** What you are asked to do **
Your output should consist solely of the lines from the one holding "vfov_deg: 85.7" to the end of the records below, inclusive, reproduced exactly and free of pictures.
---- Data for the task
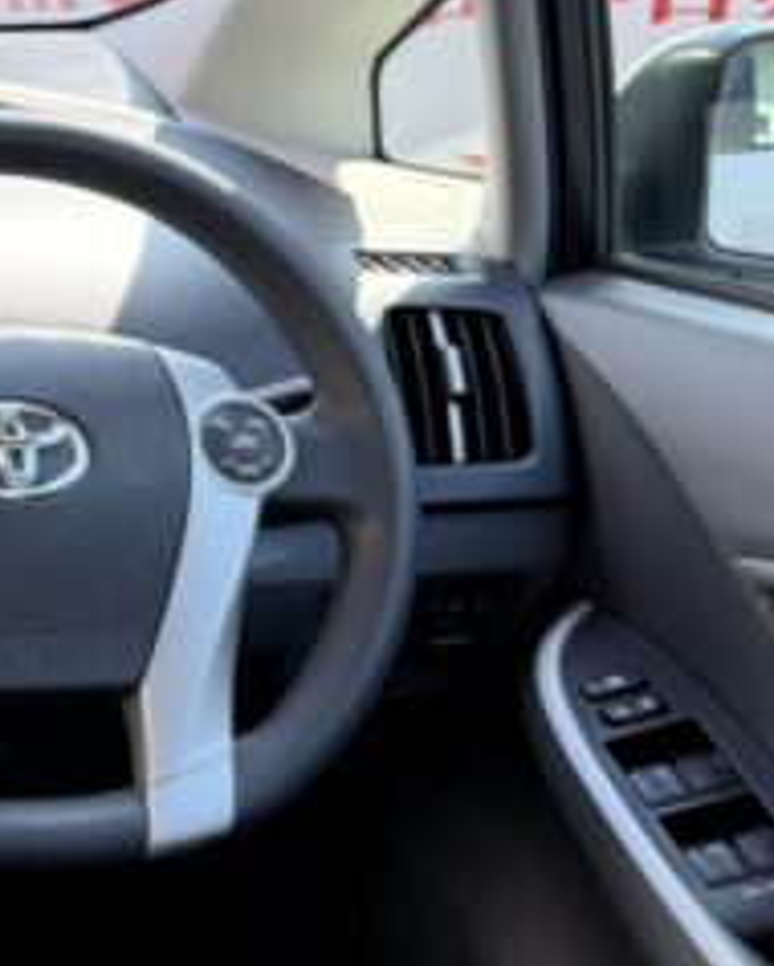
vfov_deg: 24.0
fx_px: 2259
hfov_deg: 15.4
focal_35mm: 79
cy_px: 302
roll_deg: +0.8
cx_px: -790
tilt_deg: -14.3
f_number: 1.78
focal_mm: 6.76
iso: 200
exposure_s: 1/217
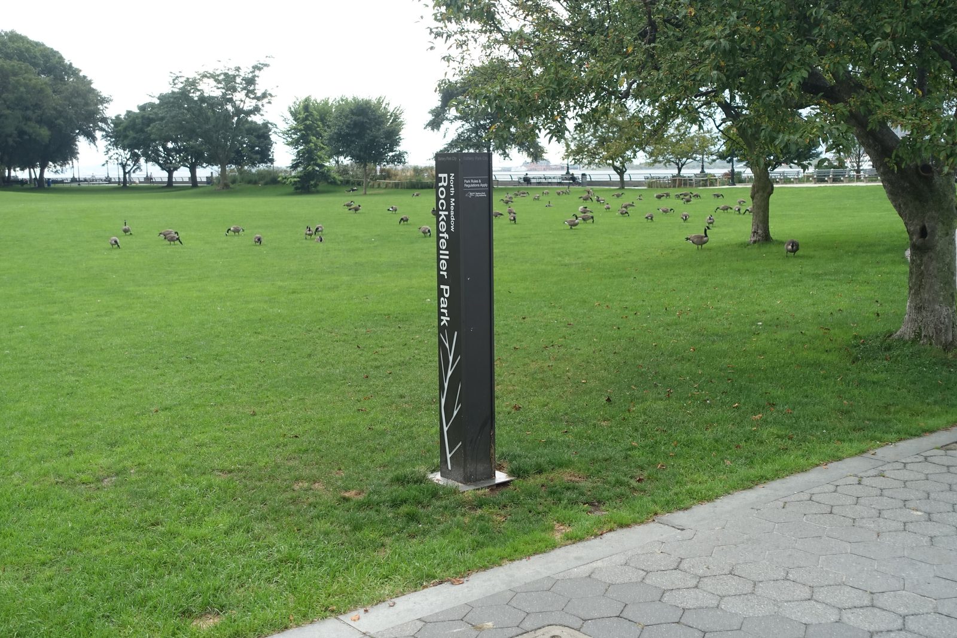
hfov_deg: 47.4
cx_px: 478
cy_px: 319
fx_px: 1090
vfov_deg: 32.6
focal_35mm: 41
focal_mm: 14.9
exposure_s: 1/250
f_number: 2.8
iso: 200
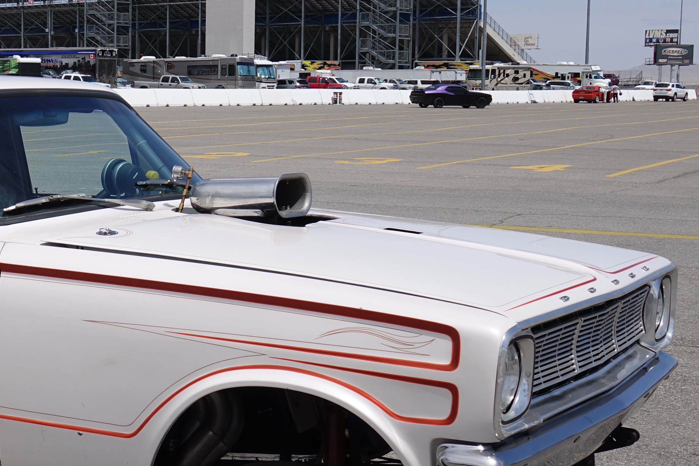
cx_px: 24
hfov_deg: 24.6
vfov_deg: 17.3
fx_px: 1534
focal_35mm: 79
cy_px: 294
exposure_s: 1/800
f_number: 5.6
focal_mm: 13.94
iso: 100
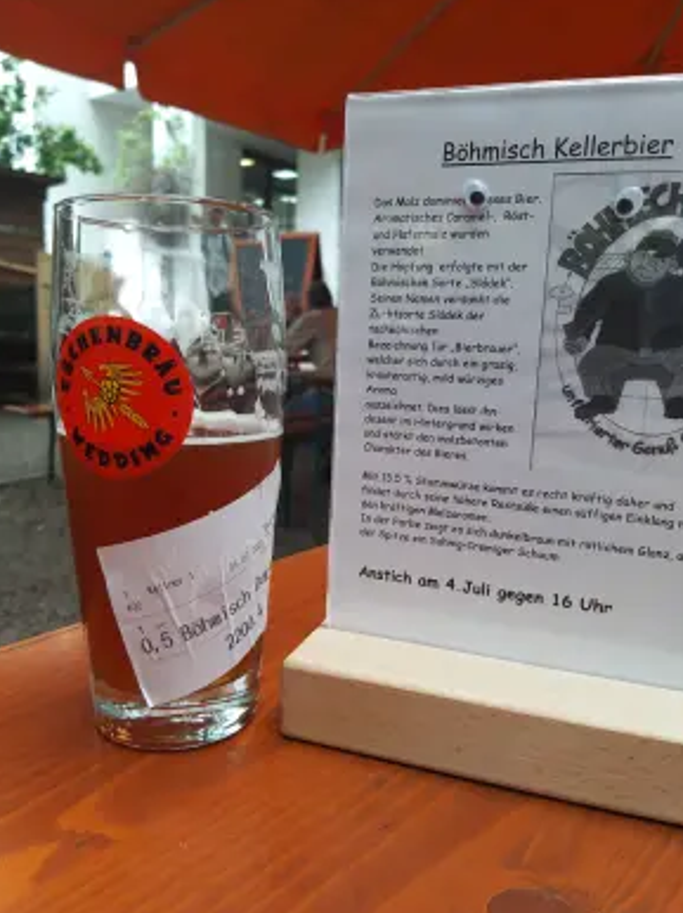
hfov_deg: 49.7
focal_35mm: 28
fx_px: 737
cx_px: 336
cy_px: 461
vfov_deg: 63.5
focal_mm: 3.93
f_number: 1.7
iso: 80
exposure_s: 1/100
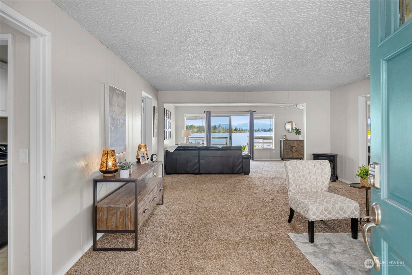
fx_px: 206
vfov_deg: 67.4
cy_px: 138
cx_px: 206
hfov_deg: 90.0
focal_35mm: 18
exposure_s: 1/15
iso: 1000
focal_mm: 18
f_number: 8
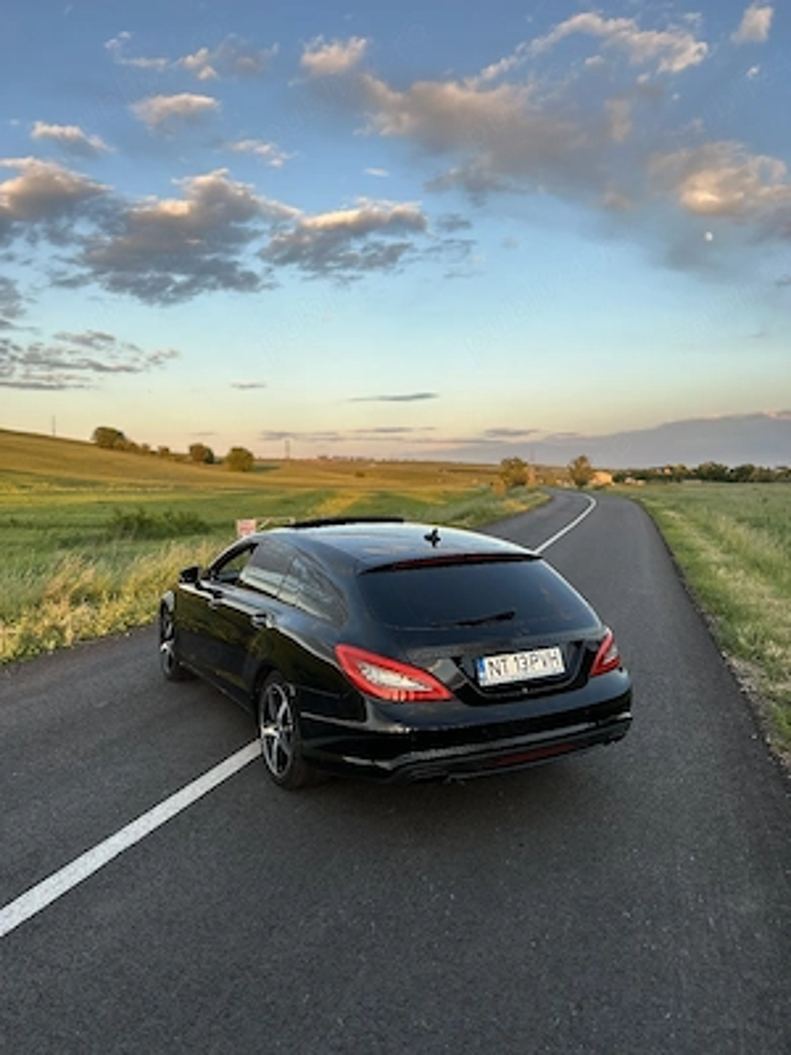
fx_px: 792
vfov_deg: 67.3
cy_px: 528
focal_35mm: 26
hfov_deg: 53.1
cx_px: 396
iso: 64
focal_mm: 5.7
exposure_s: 1/167
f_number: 1.5
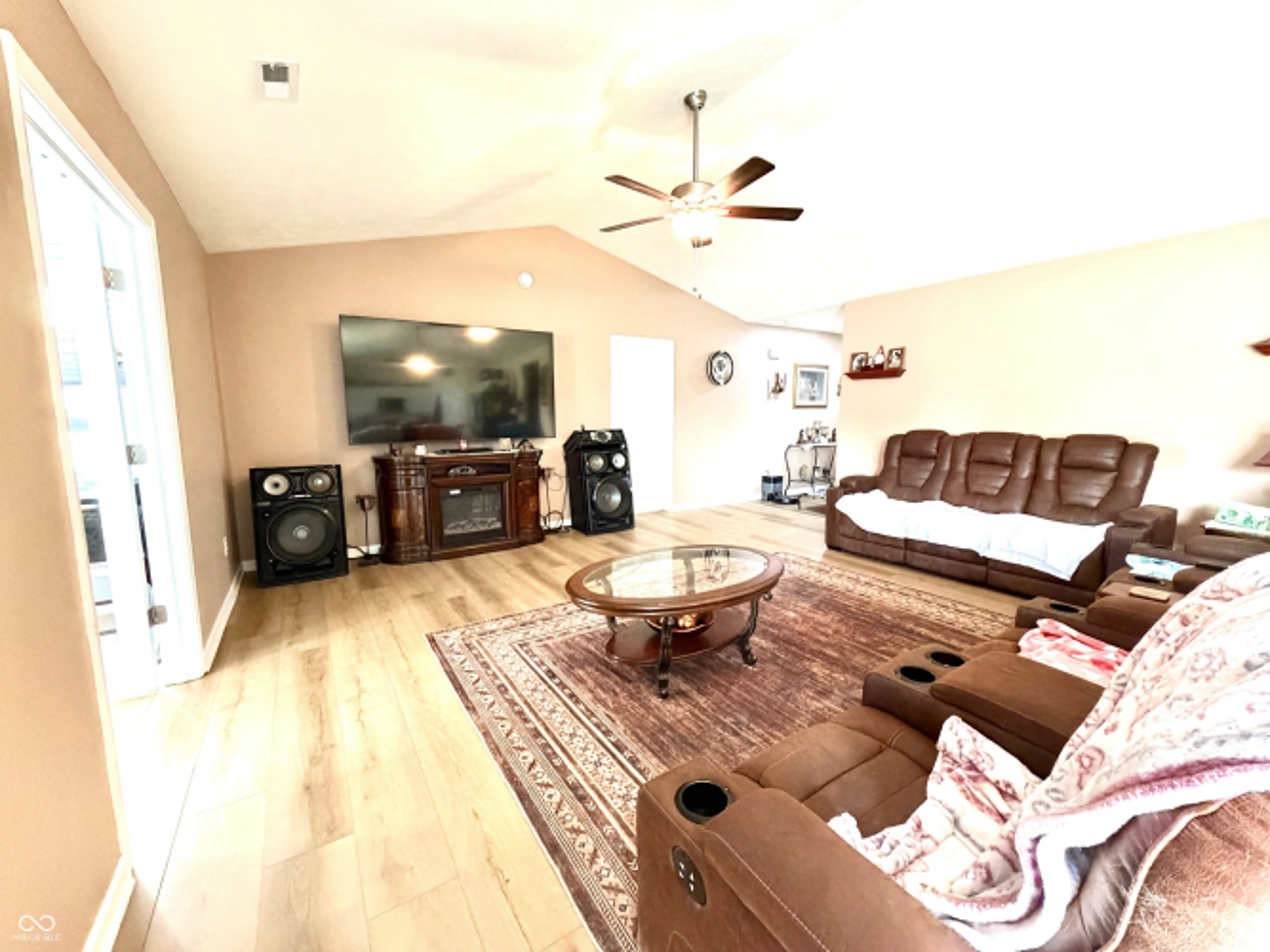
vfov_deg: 85.7
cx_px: 635
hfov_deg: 102.1
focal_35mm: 14
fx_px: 514
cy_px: 476
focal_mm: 2.22
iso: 800
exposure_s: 1/60
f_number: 2.2
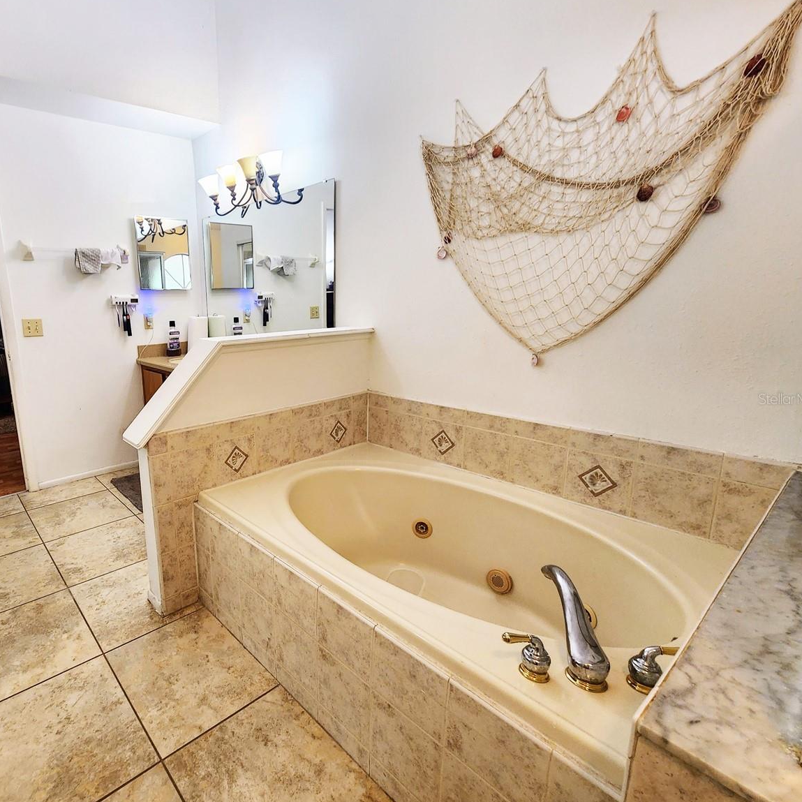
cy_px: 399
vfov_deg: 87.4
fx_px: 419
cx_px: 266
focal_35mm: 16
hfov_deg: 84.3
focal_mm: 2.2
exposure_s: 1/60
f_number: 2.2
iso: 200
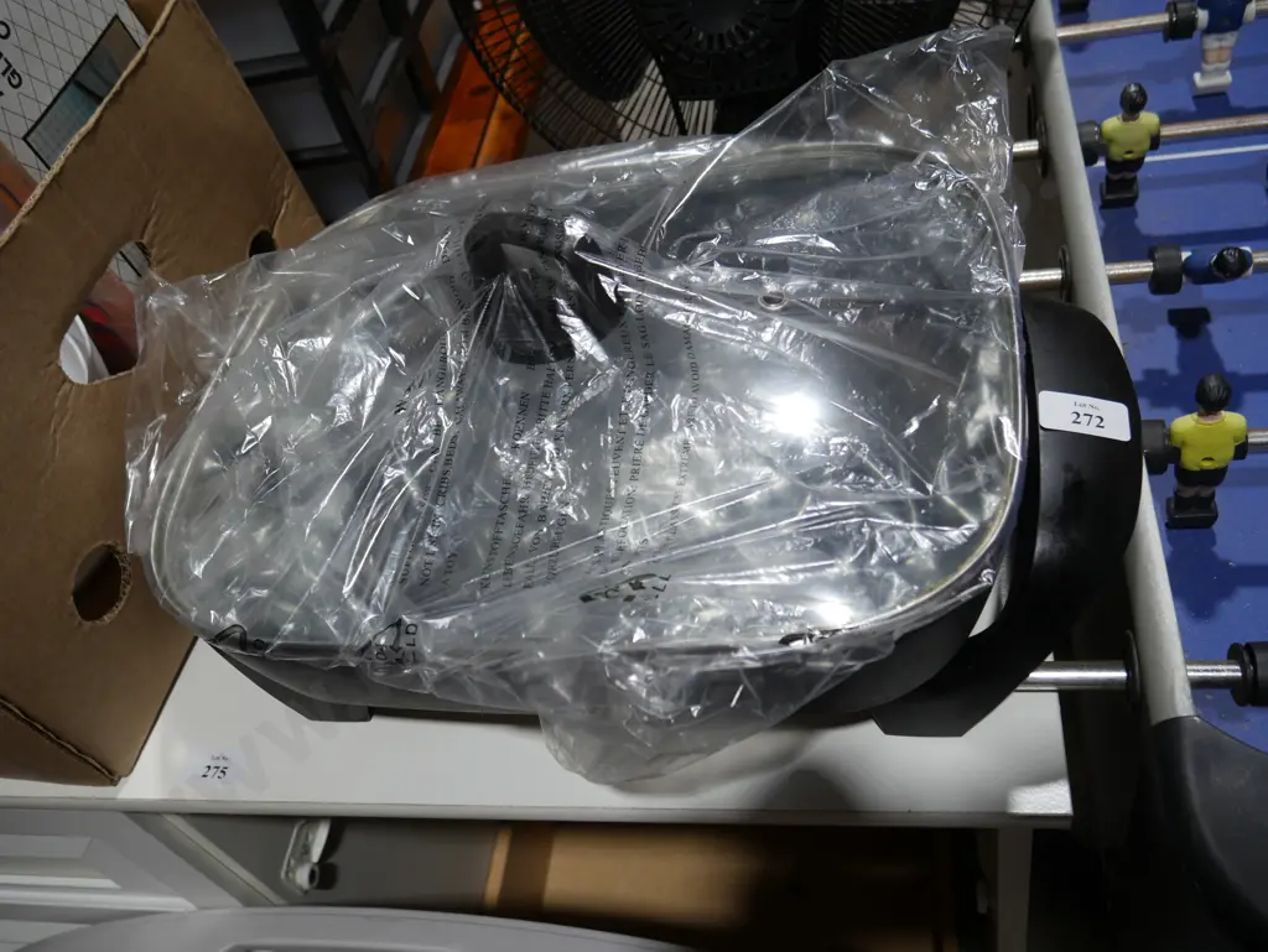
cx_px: 634
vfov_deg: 46.8
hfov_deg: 59.9
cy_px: 476
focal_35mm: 30
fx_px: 1099
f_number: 4
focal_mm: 15
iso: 200
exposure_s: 1/125
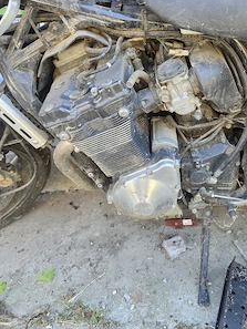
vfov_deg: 57.0
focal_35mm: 31
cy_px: 109
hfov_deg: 45.2
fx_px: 295
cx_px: 147
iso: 100
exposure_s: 1/182
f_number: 1.4
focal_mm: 6.5
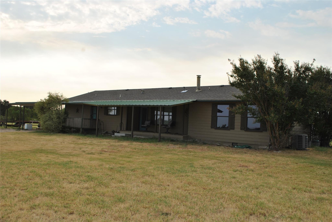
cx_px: 166
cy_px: 111
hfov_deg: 57.2
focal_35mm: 33
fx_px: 305
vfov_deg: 40.1
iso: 100
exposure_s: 1/200
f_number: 8
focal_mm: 22
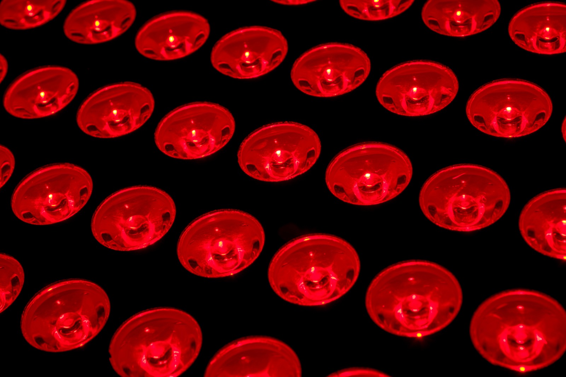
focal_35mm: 82
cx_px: 283
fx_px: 1289
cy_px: 188
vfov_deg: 16.6
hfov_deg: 24.8
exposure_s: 1/125
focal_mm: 55
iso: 50
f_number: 11
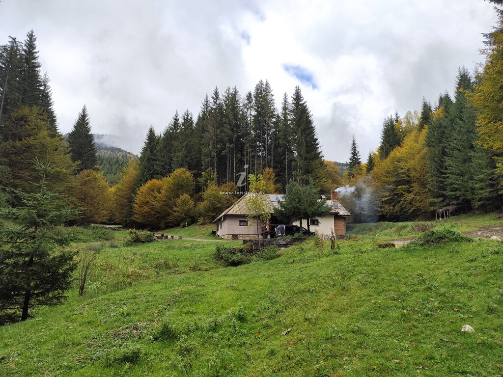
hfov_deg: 73.9
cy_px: 188
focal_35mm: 23
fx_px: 334
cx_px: 252
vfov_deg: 58.9
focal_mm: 6.19
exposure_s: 1/469
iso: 50
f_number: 1.65
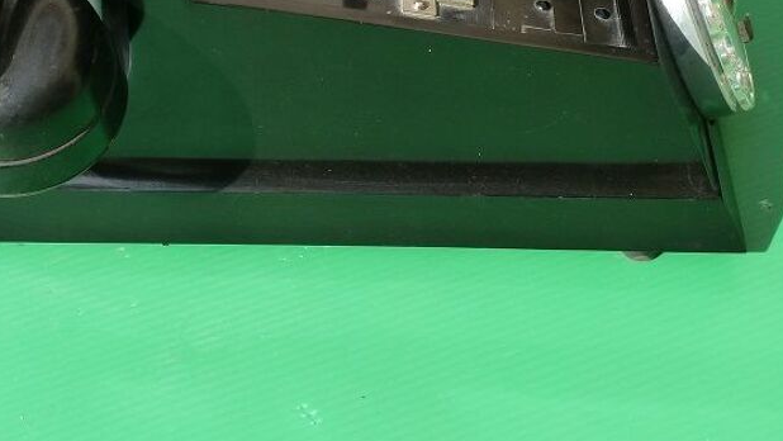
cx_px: 277
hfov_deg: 28.4
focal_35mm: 74
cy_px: 13
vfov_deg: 16.0
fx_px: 1537
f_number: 4
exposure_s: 1/400
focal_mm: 6.9
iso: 125
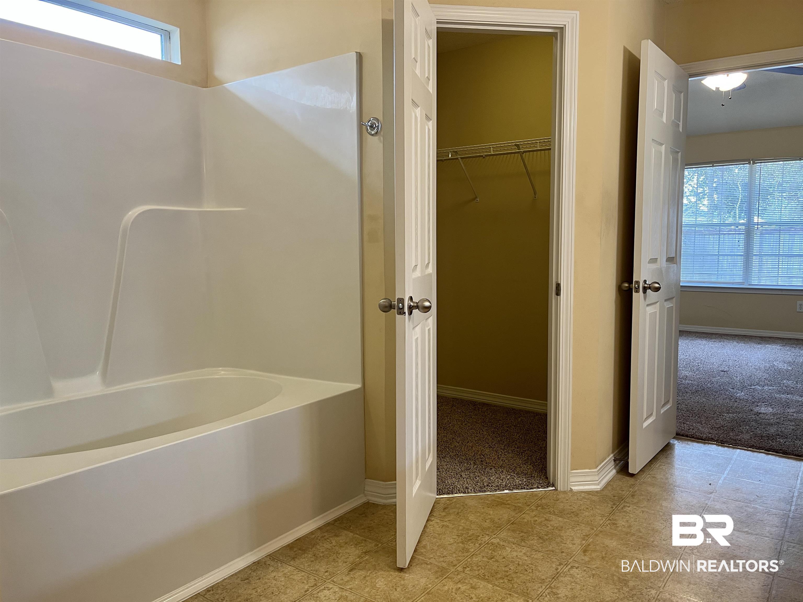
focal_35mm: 26
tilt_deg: -4.4
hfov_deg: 67.3
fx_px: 603
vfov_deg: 53.1
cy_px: 301
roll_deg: +0.8
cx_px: 402
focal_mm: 5.1
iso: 80
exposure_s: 1/60
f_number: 1.6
--------
** Output of the task **
vfov_deg: 85.7
cx_px: 635
hfov_deg: 102.1
focal_35mm: 14
fx_px: 514
cy_px: 476
focal_mm: 2.22
iso: 800
exposure_s: 1/60
f_number: 2.2
cy_px: 399
vfov_deg: 87.4
fx_px: 419
cx_px: 266
focal_35mm: 16
hfov_deg: 84.3
focal_mm: 2.2
exposure_s: 1/60
f_number: 2.2
iso: 200
cx_px: 634
vfov_deg: 46.8
hfov_deg: 59.9
cy_px: 476
focal_35mm: 30
fx_px: 1099
f_number: 4
focal_mm: 15
iso: 200
exposure_s: 1/125
vfov_deg: 57.0
focal_35mm: 31
cy_px: 109
hfov_deg: 45.2
fx_px: 295
cx_px: 147
iso: 100
exposure_s: 1/182
f_number: 1.4
focal_mm: 6.5
cx_px: 166
cy_px: 111
hfov_deg: 57.2
focal_35mm: 33
fx_px: 305
vfov_deg: 40.1
iso: 100
exposure_s: 1/200
f_number: 8
focal_mm: 22
focal_35mm: 82
cx_px: 283
fx_px: 1289
cy_px: 188
vfov_deg: 16.6
hfov_deg: 24.8
exposure_s: 1/125
focal_mm: 55
iso: 50
f_number: 11
hfov_deg: 73.9
cy_px: 188
focal_35mm: 23
fx_px: 334
cx_px: 252
vfov_deg: 58.9
focal_mm: 6.19
exposure_s: 1/469
iso: 50
f_number: 1.65
cx_px: 277
hfov_deg: 28.4
focal_35mm: 74
cy_px: 13
vfov_deg: 16.0
fx_px: 1537
f_number: 4
exposure_s: 1/400
focal_mm: 6.9
iso: 125
focal_35mm: 26
tilt_deg: -4.4
hfov_deg: 67.3
fx_px: 603
vfov_deg: 53.1
cy_px: 301
roll_deg: +0.8
cx_px: 402
focal_mm: 5.1
iso: 80
exposure_s: 1/60
f_number: 1.6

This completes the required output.